His fingers came to my lips and I automatically opened them for him. I tasted myself. First on the tip of my tongue, then further back and finally on the roof of my mouth as I closed my lips around his fingers and pressed against them from below. Instinctively. Not because anyone had ever dared to put their fingers in my mouth before. Not because I thought I would find some strange pleasure in tasting myself against his skin.
Something flashed in Kaden's eyes.
"So you see. You thought there was nothing but an angel in you. But angels don't suck my fingers in a way that makes me wonder what it would feel like if it was my cock instead. Such a good little whore."
My right arm twitched with the need to punch him in the face for this humiliation. But my brain just shut down. Because he wasn't saying it to be a serious insult to me.
"Yeah, right," he murmured. "I can simultaneously praise and degrade you,andsay it in a way that means I admire you."
Fuck. Together with the tone in which all this was directed at me… I suddenly felt the need to squeeze my legs together to control my desire.
This thought didn't seem to escape Kaden's attention either, for he barely shook his head. "Don't," he warned. "Otherwise I'll have to make sure you hold the position, and that would be a shame."
Images immediately flashed through my mind. Pictures I had seen on the internet. Of women tied to the bed. Or to a device on the wall. The result was always the same: they were forced to stay in that position. Helpless, at the mercy of someone else's will. Helpless– if you ignore that they had voluntarily put themselves in that position and actually enjoyed being in it.
But the thought frightened me. To be tied up by Kaden so he could do whatever he wanted… that was beyond my current confidence– and especially beyond my ability to deal with these new scenarios.
So I had no choice but to keep my legs slightly apart. Heat rose in my core and made me breathe faster.
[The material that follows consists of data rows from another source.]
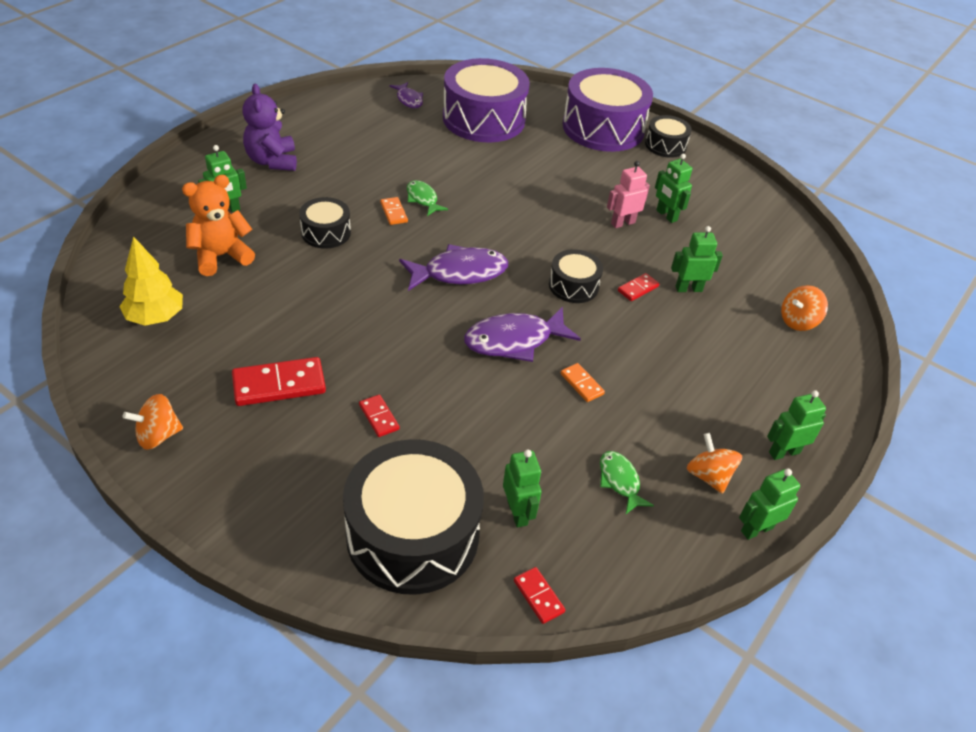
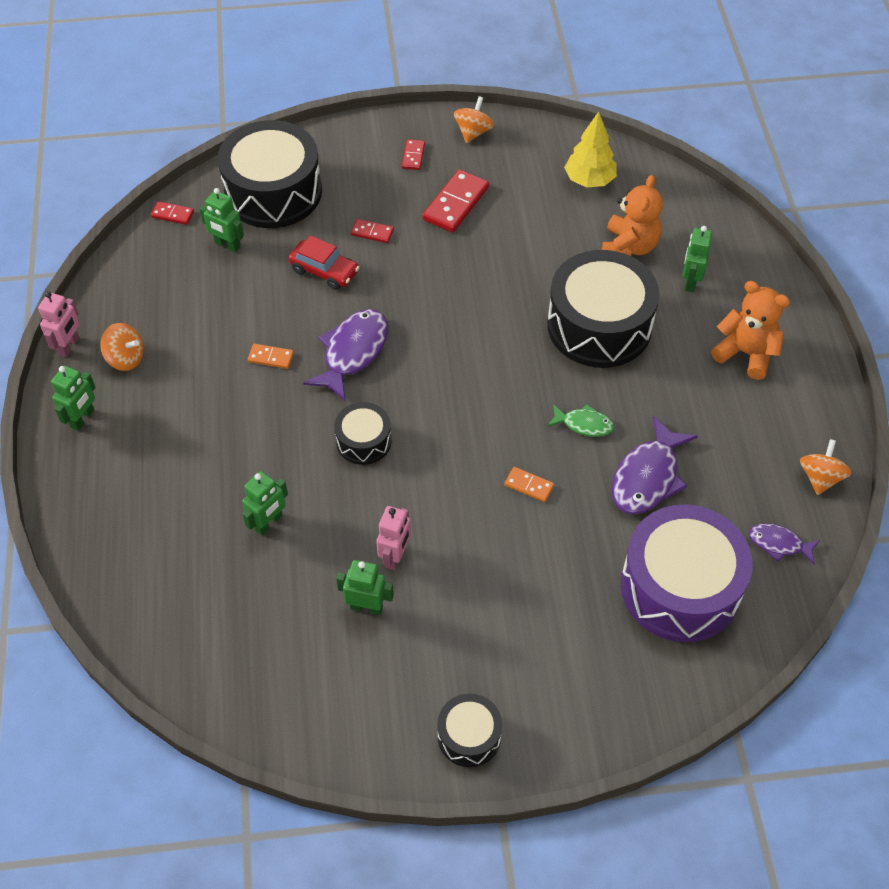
camera: 140 degrees right, 10 degrees up
(272, 161) = (746, 353): purple teddy bear -> orange teddy bear
(326, 232) = (599, 325): black drum -> black drum, size x2.01
(394, 212) = (584, 389): orange domino -> orange domino (529, 486)
(459, 273) = (460, 376): purple fish -> purple fish (647, 477)
(460, 417) = (324, 271): none -> red car
(603, 128) = (560, 700): purple drum -> none
(620, 481) = (182, 310): green fish -> none
(638, 289) = (310, 484): red domino -> red domino (413, 156)
(756, 529) = (69, 346): green robot -> pink robot
(798, 321) = (146, 568): orange spinning top -> orange spinning top (820, 477)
"You're doing so well, Nika. I'm impressed," he said promptly as if he had understood my inner conflict. Kaden put his hand to my chin, ran his thumb over my skin, searched my gaze to make sure everything was still okay. That we were on the same page.
My body responded automatically, signaling that I was still comfortable. Safe.
"No sex, that was the deal, right?" he asked, and I nodded. "Do you still feel that way?"
I bit my lower lip. If we went one step further now, if we took the last step that separated us, if we got too close, it would mean we had thrown everything we had talked about to the wind. Just like that. Because our bodies had spoken the same language.
Kaden interpreted my hesitation as an uncertain no– and I was grateful for that. Especially since my opinion had changed so often during the time we'd been in his apartment that I couldn't keep up. I would need time to mentally process everything and come back to the here and now but after he declared the session to be over.
"No sex. No harder games. But I won't leave you like this. It wouldn't be fair." He didn't ask permission this time. He didn't need to, because I could have stopped him at any time. If I had wanted to.
Kaden stood without taking his hand off my chin, so I automatically had to follow him with my gaze. He stepped around me, only to crouch until my back rested against his chest. He put his arms around me, resting his hands on mine for a moment.
I frowned. Why did this feel so familiar? Why was everything we had done so far so much more intense than mere sex had ever been? Every nerve ending in my body was alive and active, constantly sending electric impulses through me.
"May I… may I ask a question?" I had asked the question before I could even think about the consequences of speaking without being asked.
It reassured me that there wasn't any tension or negative reaction on his part. Instead, his deep voice was right next to my ear. "Of course," he replied.
"Do you do this with your usual dates?"
"In some form, yes. But it's always individual. It depends on how they take it."
"So why doesn't it work with them?"
I heard him laugh softly. "That is… complicated. Most of them have experience playing this way. But it doesn't feel right. It loses its appeal pretty quickly when their reactions could just as easily be from porn, or when it's clear they're not in it for the long haul."
"Do you think I'm faking it?"
All of a sudden, Kaden's hand slipped between my legs and covered my sex in a warm embrace without touching me. Still, I felt the throbbing. The telltale tug. Instinctively, I sucked in air and held it.
"No," Kaden murmured directly into my ear. "You're not faking. You're not pretending just because you think I like it. I know it's hard for you. But you're doing it anyway. And part of you is enjoying it, while the other part is probably wondering how that's possible. But that's okay. I can dispel your doubts bit by bit."
He took his hand away from my sex and let it slide down the inside of my thighs and back up again, right past my folds and over my mons veneris to my hip bone, only to come back agonizingly slowly and continue exploring my skin, not even making contact with the place where I really wanted to feel his fingers.
What he did to me was torture. Kaden was playing with me. Making me want what only he could give me. He teased me with lust until the muscles in my legs tightened and every breath I took was strained.
Kaden teased me until I had no choice but to give free rein to the moans stuck in my throat all this time.